** Opening Entries provided block **
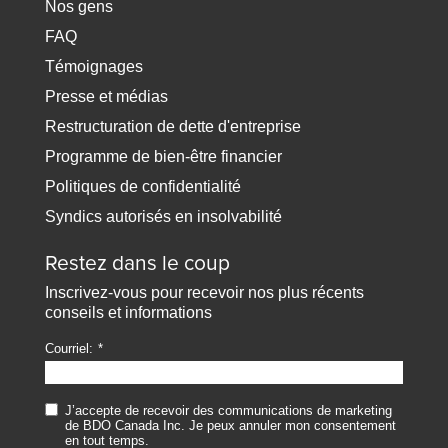
Nos gens
FAQ
Témoignages
Presse et médias
Restructuration de dette d'entreprise
Programme de bien-être financier
Politiques de confidentialité
Syndics autorisés en insolvabilité
Restez dans le coup
Inscrivez-vous pour recevoir nos plus récents
conseils et informations
Courriel:
J’accepte de recevoir des communications de marketing
de BDO Canada Inc. Je peux annuler mon consentement
en tout temps.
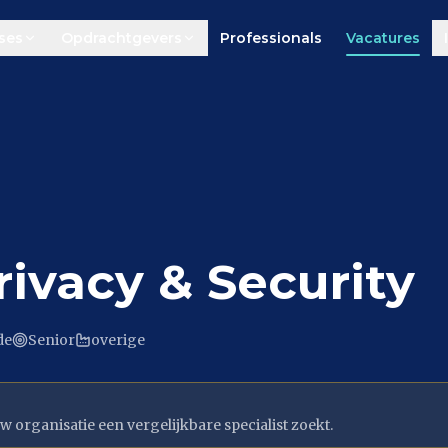
ses
Opdrachtgevers
Professionals
Vacatures
rivacy & Security
de
Senior
overige
w organisatie een vergelijkbare specialist zoekt.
** Closing Entries provided block **
**Problem:**
Which lines of the listing above contain the word "recevoir"? Show each of them in full.

**Finished task:**
Inscrivez-vous pour recevoir nos plus récents
J’accepte de recevoir des communications de marketing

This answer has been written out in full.